Zulip/Slack/Discord/similar as backchannel for staff feels like a different thing that I see fewer problems with

....

[in response to the fact that Slack (for the free plan) only displays most recent messages]: Slack still has those archived messages... it's a mitigation

Zulip is better than Slack or Discord in most ways IMO. But the ONLY reason I hesitate to recommend Zulip for WisCon right now: I am waiting for them to implement https://github.com/zulip/zulip/issues/168 muting/blocking. Then I can shout to all fannish groups and say USE ZULIP.

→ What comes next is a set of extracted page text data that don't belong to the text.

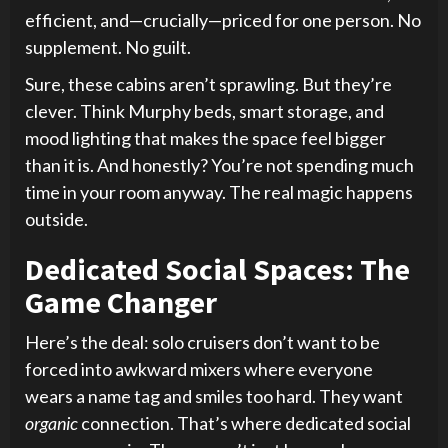
efficient, and—crucially—priced for one person. No
supplement. No guilt.
Sure, these cabins aren’t sprawling. But they’re
clever. Think Murphy beds, smart storage, and
mood lighting that makes the space feel bigger
than it is. And honestly? You’re not spending much
time in your room anyway. The real magic happens
outside.
Dedicated Social Spaces: The
Game Changer
Here’s the deal: solo cruisers don’t want to be
forced into awkward mixers where everyone
wears a name tag and smiles too hard. They want
organic
connection. That’s where dedicated social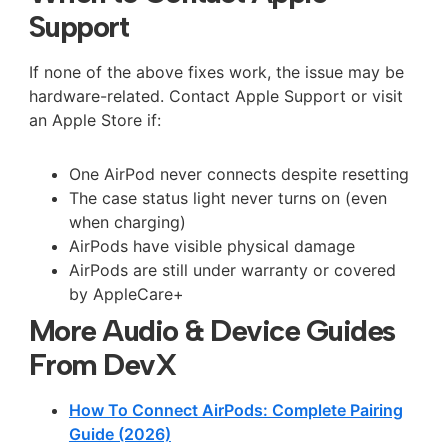
Support
If none of the above fixes work, the issue may be
hardware-related. Contact Apple Support or visit
an Apple Store if:
One AirPod never connects despite resetting
The case status light never turns on (even
when charging)
AirPods have visible physical damage
AirPods are still under warranty or covered
by AppleCare+
More Audio & Device Guides
From DevX
How To Connect AirPods: Complete Pairing
Guide (2026)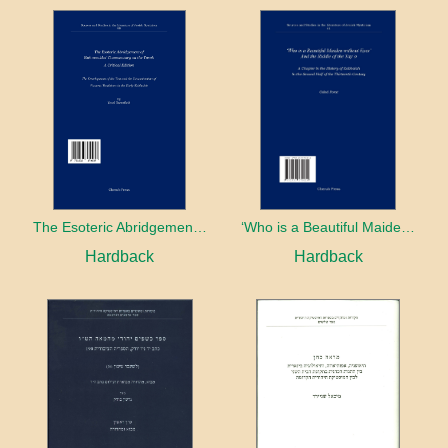
The Esoteric Abridgement of Nahmanides’ Commentary on the Torah: A Critical Edition
‘Who is a Beautiful Maiden without Eyes’ and the Riddle of the Tayʿa: A Chapter in the History of Kabbalah in the Second Half of the Thirteenth Century
Hardback
Hardback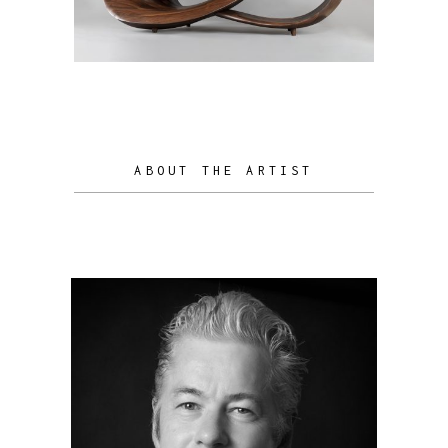
ABOUT THE ARTIST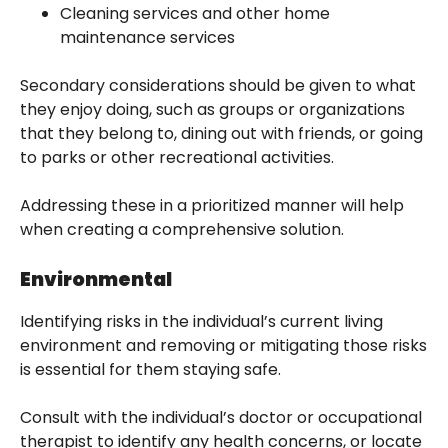
Cleaning services and other home
maintenance services
Secondary considerations should be given to what
they enjoy doing, such as groups or organizations
that they belong to, dining out with friends, or going
to parks or other recreational activities.
Addressing these in a prioritized manner will help
when creating a comprehensive solution.
Environmental
Identifying risks in the individual’s current living
environment and removing or mitigating those risks
is essential for them staying safe.
Consult with the individual’s doctor or occupational
therapist to identify any health concerns, or locate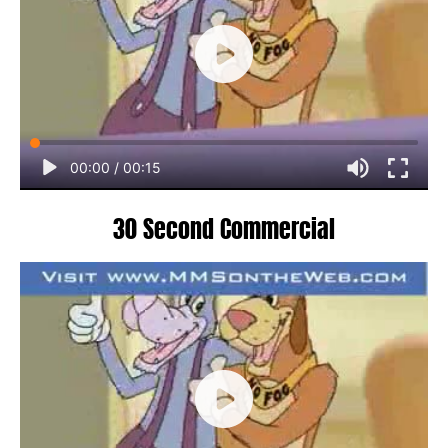
00:00
/
00:15
30 Second Commercial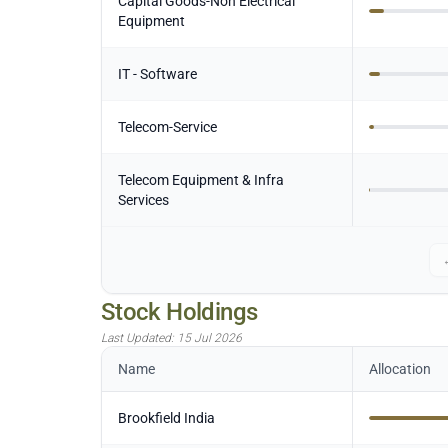
Capital Goods-Non Electrical
Equipment
IT - Software
Telecom-Service
Telecom Equipment & Infra
Services
Stock Holdings
Last Updated:
15 Jul 2026
Name
Allocation
Brookfield India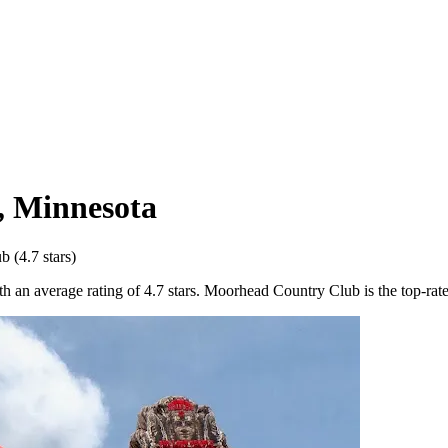
,
Minnesota
ub
(
4.7
stars)
an average rating of 4.7 stars. Moorhead Country Club is the top-rated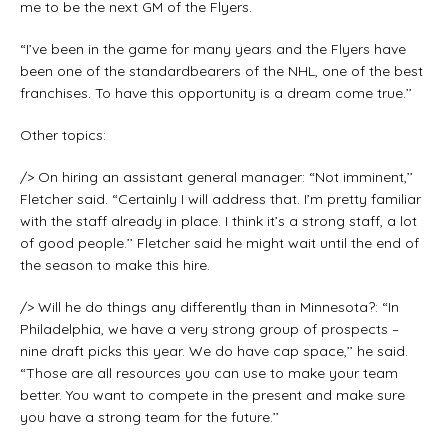
me to be the next GM of the Flyers.
“I’ve been in the game for many years and the Flyers have
been one of the standardbearers of the NHL, one of the best
franchises. To have this opportunity is a dream come true.’’
Other topics:
/> On hiring an assistant general manager: “Not imminent,’’
Fletcher said. “Certainly I will address that. I’m pretty familiar
with the staff already in place. I think it’s a strong staff, a lot
of good people.’’ Fletcher said he might wait until the end of
the season to make this hire.
/> Will he do things any differently than in Minnesota?: “In
Philadelphia, we have a very strong group of prospects –
nine draft picks this year. We do have cap space,’’ he said.
“Those are all resources you can use to make your team
better. You want to compete in the present and make sure
you have a strong team for the future.’’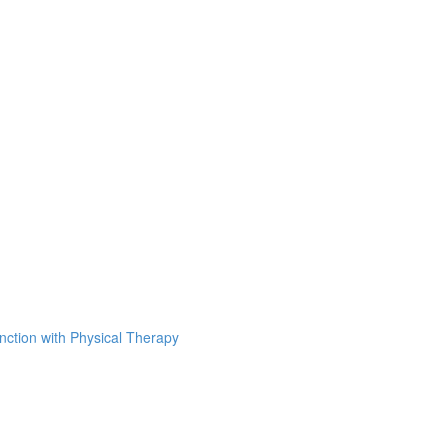
unction with Physical Therapy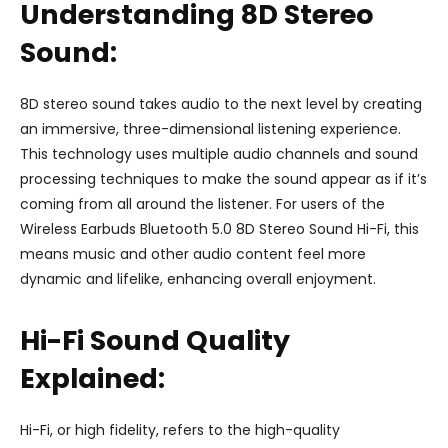
Understanding 8D Stereo
Sound:
8D stereo sound takes audio to the next level by creating
an immersive, three-dimensional listening experience.
This technology uses multiple audio channels and sound
processing techniques to make the sound appear as if it’s
coming from all around the listener. For users of the
Wireless Earbuds Bluetooth 5.0 8D Stereo Sound Hi-Fi, this
means music and other audio content feel more
dynamic and lifelike, enhancing overall enjoyment.
Hi-Fi Sound Quality
Explained:
Hi-Fi, or high fidelity, refers to the high-quality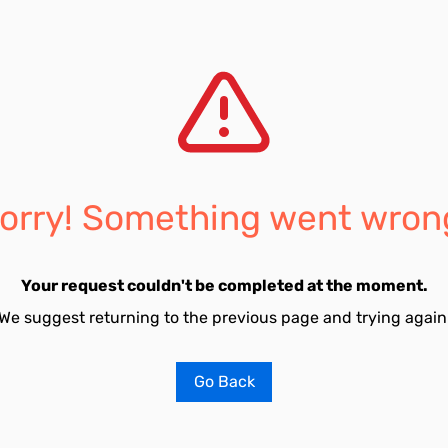
orry! Something went wron
Your request couldn't be completed at the moment.
We suggest returning to the previous page and trying again
Go Back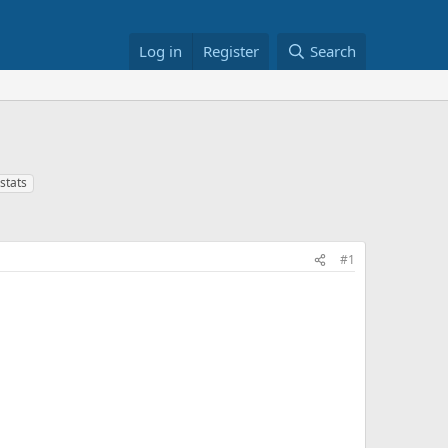
Log in
Register
Search
stats
#1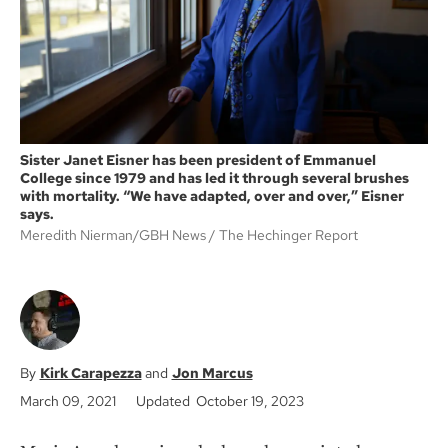
k
Sister Janet Eisner has been president of Emmanuel
College since 1979 and has led it through several brushes
with mortality. “We have adapted, over and over,” Eisner
says.
Meredith Nierman/GBH News
The Hechinger Report
Kirk Carapezza
Jon Marcus
March 09, 2021
Updated October 19, 2023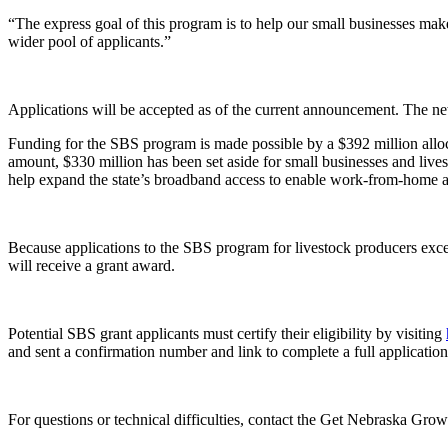
“The express goal of this program is to help our small businesses make 
wider pool of applicants.”
Applications will be accepted as of the current announcement. The ne
Funding for the SBS program is made possible by a $392 million alloc
amount, $330 million has been set aside for small businesses and live
help expand the state’s broadband access to enable work-from-home and
Because applications to the SBS program for livestock producers exce
will receive a grant award.
Potential SBS grant applicants must certify their eligibility by visiting
and sent a confirmation number and link to complete a full applicatio
For questions or technical difficulties, contact the Get Nebraska Gro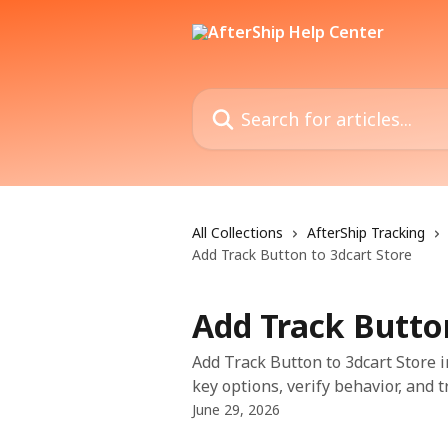
Skip to main content
Search for articles...
All Collections
AfterShip Tracking
Add Track Button to 3dcart Store
Add Track Button
Add Track Button to 3dcart Store i
key options, verify behavior, and 
June 29, 2026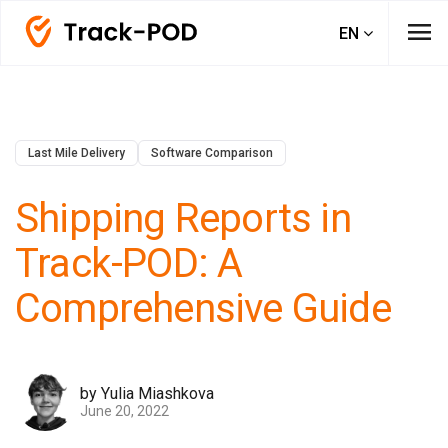
menu
EN
Last Mile Delivery
Software Comparison
Shipping Reports in
Track-POD: A
Comprehensive Guide
by Yulia Miashkova
June 20, 2022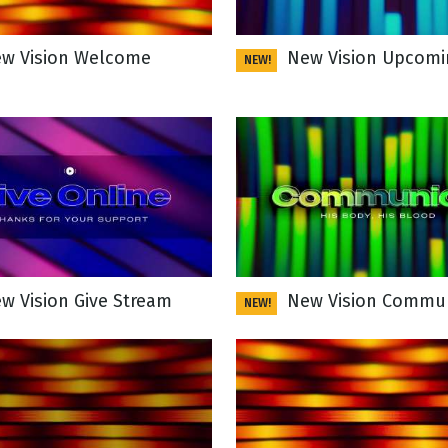
w Vision Welcome
New Vision Upcomi
NEW!
g
Day
w Vision Give Stream
New Vision Commu
NEW!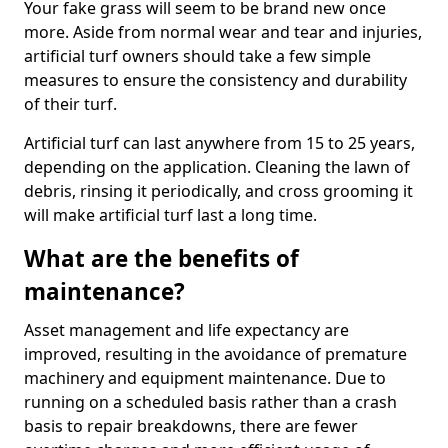
Your fake grass will seem to be brand new once
more. Aside from normal wear and tear and injuries,
artificial turf owners should take a few simple
measures to ensure the consistency and durability
of their turf.
Artificial turf can last anywhere from 15 to 25 years,
depending on the application. Cleaning the lawn of
debris, rinsing it periodically, and cross grooming it
will make artificial turf last a long time.
What are the benefits of
maintenance?
Asset management and life expectancy are
improved, resulting in the avoidance of premature
machinery and equipment maintenance. Due to
running on a scheduled basis rather than a crash
basis to repair breakdowns, there are fewer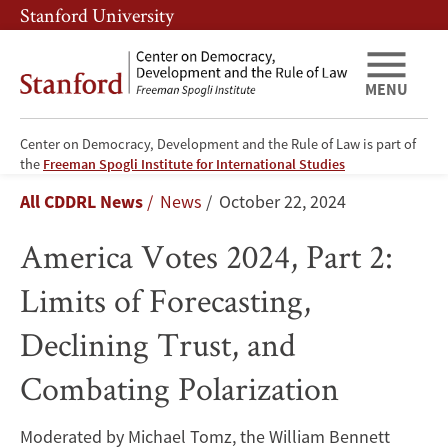
Skip
Skip
Stanford University
to
to
main
main
content
navigation
MENU
Center on Democracy, Development and the Rule of Law is part of
America
the
Freeman Spogli Institute for International Studies
Breadcrumb
All CDDRL News
News
October 22, 2024
Votes
America Votes 2024, Part 2:
2024,
Limits of Forecasting,
Part
Declining Trust, and
2:
Combating Polarization
Limits
of
Moderated by Michael Tomz, the William Bennett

I emailed email personnel`@`sf3.org to say:

1. there's a conversation about all this stuff, for the several minutes prior to [link to Discord discussion]
2. I'm willing to put in 3-5 hours of work or a small monetary donation to help figure this out next year

and that way WisCon's tech committee can take me up on that when they have a chance to take a breath. Anyone else who is interested, please follow my lead; I know I can't do this alone but together we can make a backchannel 2.0 that suits more people's needs and rises to meet our values.


One thing that came up in oral discussion in a small spontaneous videocall: some people really like the topic-based structure because then they know, for example, if they go into a "video games" channel, it's ok to just start saying stuff about videogames, to have conversations about that, etc. I only realized today how that didn't particularly suit me, because I trust that I'll be able to meet any person at WisCon and have an interesting conversation with them that ranges over various topics, and I want to basically start with the person, not the topic -- connection BEFORE content, not connection-through-content. The way I ended up doing this was by announcing (in the spontaneous meetup channels and in the "lobby"): "hey, I'm holding an impromptu short Jitsi videocall right now for the next 20 minutes, anyone want to talk?" and talking fluidly with the 1-6 people who showed up, about whatever topics came up. There's one day left in the con and perhaps I'll try some experiments to see whether there's a Discord-based channel/home (or whether I could make one) for the kind of conversation I'm talking about.

What if we did more of this? People also talked about year-round or more frequent WisCon or mini-WisCon events. Again I'll quote/edit what I said:

There needs to be Safety consistently available to moderate the space and help it stay safe. If the current Safety staff say, after this year's con, "it took more people than it usually does, here is how many person-hours it took over the course of 5 days to moderate this" then accounting for that is going to be a key factor in how often this kind of space can exist.

However! WisCon-inspired mini events that WisCon publicizes, like "here are this month's WisCon-inspired events that are indepedently run and organized" would be lower-stakes; 5-10 different book groups, cons, meetups, friend groups, etc. all around the world could take turns hosting online WisCon-ish panels, and discussion in ephemeral spaces (the "ephemeral" is important).

I love the idea of different meetup groups, book clubs, institutions like the Speculative Literature Foundation, etc. taking on the task of rotating around having WisCon-ish panels/sessions remotely, a few per month, and hosting ephemeral discussion about it -- WisCon could publicize and link to it but not say "this is run by WisCon and will be monitored by WisCon's Safety folks", just, this is an org trying to keep WisCon-y stuff going. Like FOGCon & Think Galacticon stuff -- cross-publicizing.

Otherwise Auction: went all right! I may have more thoughts later. This was meant to be a quick post. Very grateful to everyone who donated, helped work on the auction, bid, and/or laughed/enjoyed!

Next year's guests: People who read this journal may know that I am kind of a Zen Cho superfan and am extremely excited that she is one of next year's Guests of Honor. I have emailed in and nominated her for WisCon GoH a few times now. At Penguicon a few years ago I proposed and led a Zen Cho appreciation session that ended up just being me monologuing about themes in her work for 45 minute. Thus: I will be proposing some panels for WisCon 45 as soon as I can.